WRITTEN TASK A
In the excerpt on EU maritime border policy, what did the EC choose as the legal means to intercept migrant boats?
WRITTEN TASK B
Retype the stretch of the excerpt on EU maritime border policy from "The imagination of" through "1992: article 3).".

SOURCE EXTRACT
[Start of section]
Key Policies Leading to the Deployment of Search and Rescue in Interception, 1985–2006.
The imagination of the external border arose from the structure and framing of the Schengen Acquis. The push for a ‘policy of containment’ conflicted with the abolishment of internal border controls created by the Schengen Area in January 1993 (Betts, 2011: 78-80; Castles and Miller, 1998: 9-10; Samers, 2010: 18-20). The EC decided as early as 1992 that all controls would be moved to the external border (COM, 1992: article 2). COM defined this space as the first border between a member state, including all of its ports, and a third country (COM, 1992: article 3).
The EU authorities identified illegal immigration as problematic immediately after creating the Schengen Area (COM, 1993). COM emphasized ‘the urgent problems arising from illegal immigration’ as early as 1994, tied to transnational criminal networks, drug and human trafficking and terrorism (COM, 1994). The EC framed the maintenance of the external maritime border as a way to establish a ‘common security identity’ of the Union (COM, 2002a: 5). Failure to prevent unauthorized migration, then, proved threatening to European solidarity and entailed significant ‘political and strategic risk’ (COM, 2003: 7). One political risk requiring ‘fighting illegal immigration’ was the legitimacy of the asylum regime, which policymakers stated was compromised (COM, 2000b). Another was the public’s awareness of the ineffectiveness of border control and surveillance, especially at sea (COM, 2003: 7). Migration by boat was even included in a category of risks covering natural disasters, presenting it as an abnormal and dehumanized threat (COM, 2006a: 25).
Changes in the politicization of illegalized movement at sea coincided with alterations in the locations and functions of spaces of control. By 1998, moreover, COM documents proposed the management of illegalized movement in ‘all stages’, especially via interception at sea (COM, 1998b). This geographical fiction of the external border corresponded with a call to move asylum and visa processing to or near countries of origin (COM, 2000c). The EC and COM placed these calls within a growing discourse of ‘crisis’, which continually called for increased authority and resources at the Union level (COM, 2001: 5; COM, 2002b: 27; EC, 1999). Interception was framed as the ideal spatial tactic to enforce the external border, and policymakers proposed to push it as close as possible to the ‘point of origin’ of boats (COM, 2001: 3). It was in this context that EC selected SAR as the legal means to intercept these boats.
As the perceived threat of illegalized movement grew, the EC and COM created new authority, institutions and material resources to control movement across the external maritime border. The culmination of this process at sea was the creation of Frontex and the European Patrols Network by 2006. These policies built a coordinated maritime interdiction network using SAR under the auspices of a proto-EU border guard. The design of this institutional framework was to intercept people moving by boat as far away from the Union as possible.
The formal establishment of the Schengen featured few policy instruments to manage the external border. The EC and COM officials actively created these at key moments in time. The Treaty of Amsterdam gave Union agencies the authority to handle migration control and prioritized the operation of the Justice and Home Affairs Council (JHA) to create policy to this end (Council of the European Union [CEU], 1997). JHA reports became the basis of the Tampere and Hague Programmes, which outlined action plans and timetables to control the external border (COM, 1998c). The EC and COM fed funds 1 into a growing number of policy experiments managed by the 5-year Odysseus and ARGO Programmes (COM, 1997: 2; COM, 1998a). COM ultimately used these resources on external border projects and, in particular, the Union’s first joint maritime interdiction operations (COM, 2004a: 9). 2 JHA and COM freed these costly projects of their ad hoc funding through the creation of the External Borders Fund in 2007 – which had enough money to finance the entire ARGO Programme 38 times over (COM, 2005a).
[End of section]
INFORMATION SHOWN
[Start of section]
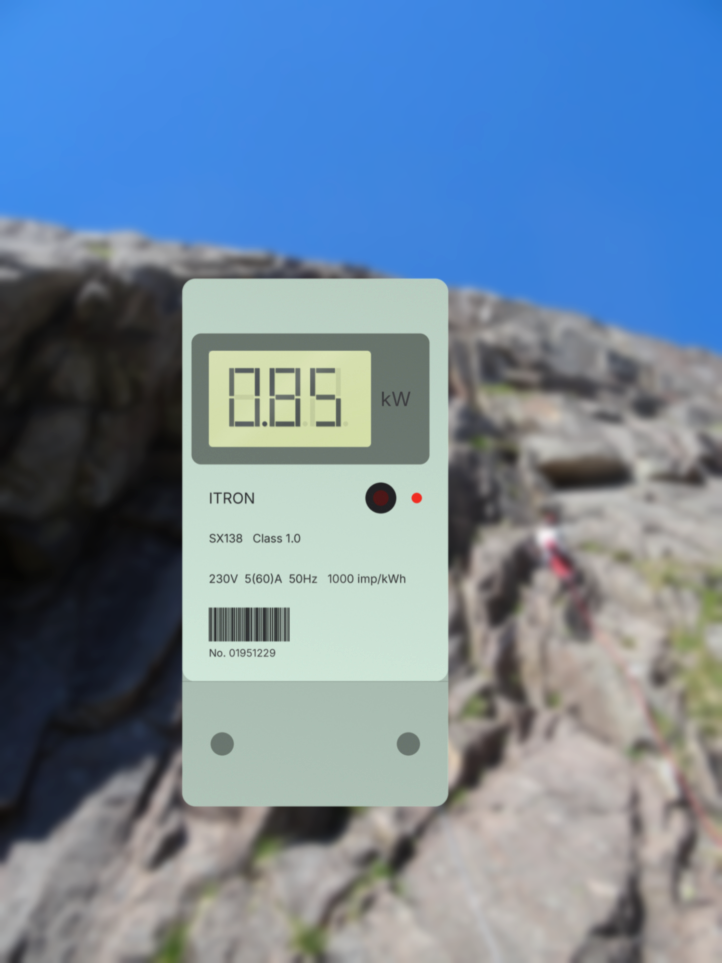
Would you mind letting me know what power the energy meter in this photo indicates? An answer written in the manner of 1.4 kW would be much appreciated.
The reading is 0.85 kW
[End of section]
EXERCISE ANSWER A
Search and rescue (SAR).

EXERCISE ANSWER B
The imagination of the external border arose from the structure and framing of the Schengen Acquis. The push for a ‘policy of containment’ conflicted with the abolishment of internal border controls created by the Schengen Area in January 1993 (Betts, 2011: 78-80; Castles and Miller, 1998: 9-10; Samers, 2010: 18-20). The EC decided as early as 1992 that all controls would be moved to the external border (COM, 1992: article 2). COM defined this space as the first border between a member state, including all of its ports, and a third country (COM, 1992: article 3).